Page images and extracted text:
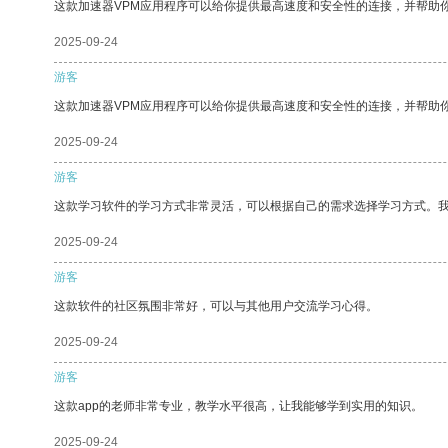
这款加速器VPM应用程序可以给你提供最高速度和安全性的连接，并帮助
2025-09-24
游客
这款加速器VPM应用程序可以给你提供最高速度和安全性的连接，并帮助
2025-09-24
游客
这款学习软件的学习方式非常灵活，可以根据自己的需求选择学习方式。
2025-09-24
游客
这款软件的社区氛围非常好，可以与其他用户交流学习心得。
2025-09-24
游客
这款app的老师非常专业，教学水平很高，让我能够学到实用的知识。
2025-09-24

THE PROBLEM: Give back, unchanged, the line that holds "这款软件的社区氛围非常好，可以与其他用户交流学习心得。" along with all lines after it through the last line above.

ANSWER TO THIS PROBLEM:
这款软件的社区氛围非常好，可以与其他用户交流学习心得。
2025-09-24
游客
这款app的老师非常专业，教学水平很高，让我能够学到实用的知识。
2025-09-24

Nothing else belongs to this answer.